>>>

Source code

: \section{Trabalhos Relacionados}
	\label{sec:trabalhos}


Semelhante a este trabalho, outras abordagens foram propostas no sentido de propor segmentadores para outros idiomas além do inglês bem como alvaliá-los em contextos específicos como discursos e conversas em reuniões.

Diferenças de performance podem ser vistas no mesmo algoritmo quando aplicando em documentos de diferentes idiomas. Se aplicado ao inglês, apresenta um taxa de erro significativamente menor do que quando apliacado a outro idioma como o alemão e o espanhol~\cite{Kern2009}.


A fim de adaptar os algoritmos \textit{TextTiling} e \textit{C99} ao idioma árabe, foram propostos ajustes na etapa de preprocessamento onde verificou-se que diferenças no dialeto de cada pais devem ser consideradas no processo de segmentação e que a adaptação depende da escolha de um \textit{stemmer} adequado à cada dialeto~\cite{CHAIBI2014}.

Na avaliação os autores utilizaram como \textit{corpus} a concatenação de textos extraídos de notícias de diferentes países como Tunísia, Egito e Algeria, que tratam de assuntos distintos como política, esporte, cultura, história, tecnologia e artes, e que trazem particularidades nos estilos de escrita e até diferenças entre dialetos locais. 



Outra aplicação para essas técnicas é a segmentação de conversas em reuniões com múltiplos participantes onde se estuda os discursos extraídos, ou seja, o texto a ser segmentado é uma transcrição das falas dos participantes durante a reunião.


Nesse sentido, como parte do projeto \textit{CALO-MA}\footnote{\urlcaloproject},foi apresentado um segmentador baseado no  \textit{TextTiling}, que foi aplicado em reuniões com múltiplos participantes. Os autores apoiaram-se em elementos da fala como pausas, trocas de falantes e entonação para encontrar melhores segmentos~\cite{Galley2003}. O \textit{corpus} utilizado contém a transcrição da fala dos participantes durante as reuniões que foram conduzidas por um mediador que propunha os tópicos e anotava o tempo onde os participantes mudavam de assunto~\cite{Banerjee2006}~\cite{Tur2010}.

<<<

# Exercise brief:
For this exercise, set down the entire listing above exactly as given.

# Result of the task:
Source code

: \section{Trabalhos Relacionados}
	\label{sec:trabalhos}


Semelhante a este trabalho, outras abordagens foram propostas no sentido de propor segmentadores para outros idiomas além do inglês bem como alvaliá-los em contextos específicos como discursos e conversas em reuniões.

Diferenças de performance podem ser vistas no mesmo algoritmo quando aplicando em documentos de diferentes idiomas. Se aplicado ao inglês, apresenta um taxa de erro significativamente menor do que quando apliacado a outro idioma como o alemão e o espanhol~\cite{Kern2009}.


A fim de adaptar os algoritmos \textit{TextTiling} e \textit{C99} ao idioma árabe, foram propostos ajustes na etapa de preprocessamento onde verificou-se que diferenças no dialeto de cada pais devem ser consideradas no processo de segmentação e que a adaptação depende da escolha de um \textit{stemmer} adequado à cada dialeto~\cite{CHAIBI2014}.

Na avaliação os autores utilizaram como \textit{corpus} a concatenação de textos extraídos de notícias de diferentes países como Tunísia, Egito e Algeria, que tratam de assuntos distintos como política, esporte, cultura, história, tecnologia e artes, e que trazem particularidades nos estilos de escrita e até diferenças entre dialetos locais. 



Outra aplicação para essas técnicas é a segmentação de conversas em reuniões com múltiplos participantes onde se estuda os discursos extraídos, ou seja, o texto a ser segmentado é uma transcrição das falas dos participantes durante a reunião.


Nesse sentido, como parte do projeto \textit{CALO-MA}\footnote{\urlcaloproject},foi apresentado um segmentador baseado no  \textit{TextTiling}, que foi aplicado em reuniões com múltiplos participantes. Os autores apoiaram-se em elementos da fala como pausas, trocas de falantes e entonação para encontrar melhores segmentos~\cite{Galley2003}. O \textit{corpus} utilizado contém a transcrição da fala dos participantes durante as reuniões que foram conduzidas por um mediador que propunha os tópicos e anotava o tempo onde os participantes mudavam de assunto~\cite{Banerjee2006}~\cite{Tur2010}.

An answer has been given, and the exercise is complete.